# Perguntas para responder:
1. Edite a notícia sobre o Açude Dourado, reescrevendo tudo desde "Em condições normais, o" até "para medidas emergenciais.", com "reservatório" trocado por "açude".
2. Diga se cada afirmação abaixo está de acordo com a notícia sobre o Açude Dourado: (a) o Açude Gargalheiras fica em Acari; (b) Currais Novos tem menos de 40 mil habitantes; (c) a Caern prevê redução de 50% na vazão para a cidade.
3. Escreva a continuação da notícia sobre o Açude Dourado a partir de onde ela termina.

# Trecho do texto:
--------------------------------------------------

Com Dourado agonizando, Caern usará Gargalheiras em toda a rede de abastecimento de Currais Novos e prevê queda de vazão

Sem chuvas significativas ao longo dos dois últimos anos, o Açude Dourado, principal reservatório do município de Currais Novos, no Seridó potiguar, está muito perto de secar completamente. O atual panorama do manancial está detalhado em documento oficial enviado pela Companhia de Águas e Esgotos do Rio Grande do Norte (Caern) a entes públicos, confirmando que o abastecimento do município currais-novense passará a ser feito, integralmente, a partir do mês de setembro, com águas captadas pelo Açude Marechal Dutra, o Gargalheiras, localizado em Acari.
Em condições normais, o reservatório acariense já era responsável por 70% do abastecimento de Currais Novos, município com mais de 40 mil habitantes. Com o ajuste provocado pelo atual cenário do manancial local, a Caern estima redução entre 20% e 30% na vazão distribuída para a cidade, exigindo a implantação de manobras no abastecimento dos diferentes setores de Currais Novos. A companhia informou que trabalha para prolongar o funcionamento do sistema e reduzir os impactos à população, mas admite que o cenário exigirá adaptação e planejamento para medidas emergenciais.

--------------------------------------------------

# Informações registradas:
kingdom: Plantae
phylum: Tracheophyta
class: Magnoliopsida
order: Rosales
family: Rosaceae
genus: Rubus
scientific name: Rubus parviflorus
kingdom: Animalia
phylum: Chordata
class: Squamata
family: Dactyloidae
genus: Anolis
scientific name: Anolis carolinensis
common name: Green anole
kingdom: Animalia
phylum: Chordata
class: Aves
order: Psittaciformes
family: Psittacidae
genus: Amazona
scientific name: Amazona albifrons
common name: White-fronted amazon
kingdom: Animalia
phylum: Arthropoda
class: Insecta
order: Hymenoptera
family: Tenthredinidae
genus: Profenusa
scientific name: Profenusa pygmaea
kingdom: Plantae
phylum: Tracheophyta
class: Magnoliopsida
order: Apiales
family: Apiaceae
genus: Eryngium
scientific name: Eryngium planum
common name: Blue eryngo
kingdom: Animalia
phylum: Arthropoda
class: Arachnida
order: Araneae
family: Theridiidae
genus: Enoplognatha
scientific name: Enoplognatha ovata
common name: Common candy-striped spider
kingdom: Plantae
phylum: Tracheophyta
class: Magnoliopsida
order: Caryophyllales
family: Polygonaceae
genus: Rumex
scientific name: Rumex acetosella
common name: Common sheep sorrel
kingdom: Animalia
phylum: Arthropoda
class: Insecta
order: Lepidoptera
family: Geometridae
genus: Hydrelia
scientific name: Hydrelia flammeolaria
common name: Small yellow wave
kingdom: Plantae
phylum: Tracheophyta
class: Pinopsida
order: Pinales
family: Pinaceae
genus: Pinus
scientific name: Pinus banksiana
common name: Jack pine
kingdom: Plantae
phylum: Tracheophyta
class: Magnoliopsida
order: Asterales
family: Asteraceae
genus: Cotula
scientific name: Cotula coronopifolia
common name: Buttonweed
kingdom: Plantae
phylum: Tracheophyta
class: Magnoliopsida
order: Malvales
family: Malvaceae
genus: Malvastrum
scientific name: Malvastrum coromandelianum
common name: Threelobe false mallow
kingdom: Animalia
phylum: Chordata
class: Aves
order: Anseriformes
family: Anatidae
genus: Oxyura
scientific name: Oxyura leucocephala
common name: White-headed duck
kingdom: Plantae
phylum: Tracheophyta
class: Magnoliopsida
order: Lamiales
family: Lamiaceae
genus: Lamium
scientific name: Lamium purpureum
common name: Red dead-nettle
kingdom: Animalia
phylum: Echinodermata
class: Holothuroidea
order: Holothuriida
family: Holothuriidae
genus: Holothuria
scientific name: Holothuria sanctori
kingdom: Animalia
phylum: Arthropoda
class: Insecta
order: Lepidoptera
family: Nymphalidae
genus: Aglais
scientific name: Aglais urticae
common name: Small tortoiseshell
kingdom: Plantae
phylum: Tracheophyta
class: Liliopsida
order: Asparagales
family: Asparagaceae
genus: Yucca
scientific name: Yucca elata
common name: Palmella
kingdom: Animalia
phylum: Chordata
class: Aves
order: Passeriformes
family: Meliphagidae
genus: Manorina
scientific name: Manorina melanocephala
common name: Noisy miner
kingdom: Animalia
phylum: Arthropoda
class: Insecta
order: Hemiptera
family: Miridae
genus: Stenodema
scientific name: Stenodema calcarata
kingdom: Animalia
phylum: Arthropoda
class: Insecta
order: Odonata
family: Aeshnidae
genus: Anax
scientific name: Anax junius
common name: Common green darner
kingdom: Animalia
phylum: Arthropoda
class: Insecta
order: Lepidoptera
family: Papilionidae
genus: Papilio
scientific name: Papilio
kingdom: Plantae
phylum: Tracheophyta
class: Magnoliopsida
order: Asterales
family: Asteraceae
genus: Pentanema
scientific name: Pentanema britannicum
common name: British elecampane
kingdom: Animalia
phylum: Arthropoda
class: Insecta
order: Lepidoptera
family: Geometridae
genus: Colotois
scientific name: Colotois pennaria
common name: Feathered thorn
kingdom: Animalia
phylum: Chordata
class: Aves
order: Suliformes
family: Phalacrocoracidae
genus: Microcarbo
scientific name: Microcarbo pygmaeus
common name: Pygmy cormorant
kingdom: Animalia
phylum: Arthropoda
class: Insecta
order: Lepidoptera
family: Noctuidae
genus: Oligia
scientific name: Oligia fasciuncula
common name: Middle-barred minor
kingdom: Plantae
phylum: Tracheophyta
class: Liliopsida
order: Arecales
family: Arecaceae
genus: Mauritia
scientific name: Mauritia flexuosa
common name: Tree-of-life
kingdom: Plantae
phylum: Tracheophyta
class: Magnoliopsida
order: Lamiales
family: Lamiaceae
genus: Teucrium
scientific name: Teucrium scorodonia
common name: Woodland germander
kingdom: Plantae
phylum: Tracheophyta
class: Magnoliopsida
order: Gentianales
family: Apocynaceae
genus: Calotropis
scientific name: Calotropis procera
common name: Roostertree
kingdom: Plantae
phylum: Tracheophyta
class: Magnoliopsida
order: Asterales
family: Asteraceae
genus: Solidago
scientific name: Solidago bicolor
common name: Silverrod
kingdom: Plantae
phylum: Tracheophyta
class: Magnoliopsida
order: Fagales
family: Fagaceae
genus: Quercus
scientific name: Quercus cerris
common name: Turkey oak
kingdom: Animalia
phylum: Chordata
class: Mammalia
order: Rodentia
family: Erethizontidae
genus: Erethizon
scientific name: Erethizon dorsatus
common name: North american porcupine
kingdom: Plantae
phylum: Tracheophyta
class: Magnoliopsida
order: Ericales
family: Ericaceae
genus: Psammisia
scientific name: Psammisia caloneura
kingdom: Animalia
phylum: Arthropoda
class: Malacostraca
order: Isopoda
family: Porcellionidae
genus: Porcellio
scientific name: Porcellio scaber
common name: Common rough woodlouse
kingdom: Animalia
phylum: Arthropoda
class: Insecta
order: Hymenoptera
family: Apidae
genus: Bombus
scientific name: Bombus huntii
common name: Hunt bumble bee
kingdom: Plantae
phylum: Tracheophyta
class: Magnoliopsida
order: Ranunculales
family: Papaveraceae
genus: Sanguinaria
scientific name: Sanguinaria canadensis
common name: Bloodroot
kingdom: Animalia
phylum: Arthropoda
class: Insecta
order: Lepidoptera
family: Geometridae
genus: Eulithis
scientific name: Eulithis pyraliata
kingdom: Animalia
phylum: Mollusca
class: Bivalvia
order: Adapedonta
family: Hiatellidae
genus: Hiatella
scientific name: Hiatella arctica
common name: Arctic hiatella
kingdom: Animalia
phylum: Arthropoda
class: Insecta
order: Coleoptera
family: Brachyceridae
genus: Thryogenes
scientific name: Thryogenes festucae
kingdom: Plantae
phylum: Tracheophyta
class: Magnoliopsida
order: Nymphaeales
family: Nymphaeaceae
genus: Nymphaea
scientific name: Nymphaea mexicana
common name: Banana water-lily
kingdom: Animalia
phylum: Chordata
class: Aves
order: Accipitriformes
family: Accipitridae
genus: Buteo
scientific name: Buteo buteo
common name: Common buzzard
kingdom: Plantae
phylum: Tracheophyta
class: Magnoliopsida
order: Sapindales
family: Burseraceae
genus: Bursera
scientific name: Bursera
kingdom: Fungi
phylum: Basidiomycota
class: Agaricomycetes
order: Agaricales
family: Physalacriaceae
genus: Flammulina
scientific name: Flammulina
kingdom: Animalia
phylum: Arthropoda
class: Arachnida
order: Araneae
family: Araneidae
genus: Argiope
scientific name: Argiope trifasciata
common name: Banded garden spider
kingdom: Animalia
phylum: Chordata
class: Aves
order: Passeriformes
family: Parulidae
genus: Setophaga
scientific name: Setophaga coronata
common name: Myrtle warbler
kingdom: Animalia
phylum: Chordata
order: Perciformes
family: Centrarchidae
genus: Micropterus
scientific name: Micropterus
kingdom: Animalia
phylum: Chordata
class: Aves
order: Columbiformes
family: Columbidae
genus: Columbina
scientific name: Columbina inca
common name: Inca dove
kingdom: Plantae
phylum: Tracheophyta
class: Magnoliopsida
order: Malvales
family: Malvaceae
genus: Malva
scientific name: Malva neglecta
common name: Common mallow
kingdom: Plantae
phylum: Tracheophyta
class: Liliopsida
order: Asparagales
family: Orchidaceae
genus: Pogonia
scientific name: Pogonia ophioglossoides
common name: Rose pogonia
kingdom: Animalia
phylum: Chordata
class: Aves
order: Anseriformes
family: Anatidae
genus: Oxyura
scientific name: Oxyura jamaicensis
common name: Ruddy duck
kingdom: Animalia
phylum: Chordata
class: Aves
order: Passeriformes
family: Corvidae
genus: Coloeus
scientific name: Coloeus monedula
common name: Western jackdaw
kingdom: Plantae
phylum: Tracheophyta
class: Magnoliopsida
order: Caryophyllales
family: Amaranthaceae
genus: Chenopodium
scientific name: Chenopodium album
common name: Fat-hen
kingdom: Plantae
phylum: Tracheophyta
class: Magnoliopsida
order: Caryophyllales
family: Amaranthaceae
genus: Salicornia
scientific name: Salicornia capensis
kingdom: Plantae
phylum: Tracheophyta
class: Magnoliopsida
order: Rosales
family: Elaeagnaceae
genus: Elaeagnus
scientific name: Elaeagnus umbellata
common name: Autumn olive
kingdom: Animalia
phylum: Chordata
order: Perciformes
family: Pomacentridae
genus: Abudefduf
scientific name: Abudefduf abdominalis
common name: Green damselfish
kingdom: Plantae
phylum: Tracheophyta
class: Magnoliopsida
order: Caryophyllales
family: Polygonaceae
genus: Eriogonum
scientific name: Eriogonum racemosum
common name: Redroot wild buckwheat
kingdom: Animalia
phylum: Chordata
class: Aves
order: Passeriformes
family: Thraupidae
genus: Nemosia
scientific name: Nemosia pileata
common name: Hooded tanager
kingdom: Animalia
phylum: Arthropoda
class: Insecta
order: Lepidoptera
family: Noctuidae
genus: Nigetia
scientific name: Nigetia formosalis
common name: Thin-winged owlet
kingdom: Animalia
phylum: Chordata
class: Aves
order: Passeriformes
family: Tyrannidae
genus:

--------------------------------------------------

# Respostas das tarefas:
1.
Em condições normais, o açude acariense já era responsável por 70% do abastecimento de Currais Novos, município com mais de 40 mil habitantes. Com o ajuste provocado pelo atual cenário do manancial local, a Caern estima redução entre 20% e 30% na vazão distribuída para a cidade, exigindo a implantação de manobras no abastecimento dos diferentes setores de Currais Novos. A companhia informou que trabalha para prolongar o funcionamento do sistema e reduzir os impactos à população, mas admite que o cenário exigirá adaptação e planejamento para medidas emergenciais.

2.
(a) Sim: "o Gargalheiras, localizado em Acari".
(b) Não: "município com mais de 40 mil habitantes".
(c) Não: "a Caern estima redução entre 20% e 30% na vazão distribuída para a cidade".

3.
As informações constam em documento obtido pela TRIBUNA DO NORTE com detalhes informados pela gerência regional da Caern no Seridó ao prefeito Lucas Galvão, à Secretaria de Estado do Meio Ambiente e dos Recursos Hídricos (SEMARH) e à Coordenadoria Estadual de Proteção e Defesa Civil (COPDEC).
Atualmente, o reservatório está com apenas 1,16% de sua capacidade, com a comporta pela qual é retirada água do reservatório totalmente aparente. De acordo com o documento, a situação vem sendo de queda no volume do Dourado ao longo de 2026. O reservatório começou o ano com 7,66% da capacidade em janeiro, passou para 6,10% em março, 4,65% em maio e 2,71% em julho, até atingir o atual índice de 1,16%. Em dezembro de 2025, o volume ainda era de 13,86%. A última sangria ocorreu no ano de 2024, no mês de março.
Segundo a estatal, Currais Novos enfrenta um cenário de seca moderada, conforme os dados analisados a partir do Monitor de Secas, coordenado pela Agência Nacional de Águas e Saneamento Básico.
A Caern atribui a redução do volume à continuidade dos usos da água sem uma recomposição suficiente do reservatório, inclusive durante o período chuvoso registrado na região entre fevereiro e maio. A preocupação, segundo o documento, não está restrita à quantidade de água disponível. A redução do volume também pode comprometer diretamente a qualidade da água do manancial e, consequentemente, as condições de operação do sistema de abastecimento.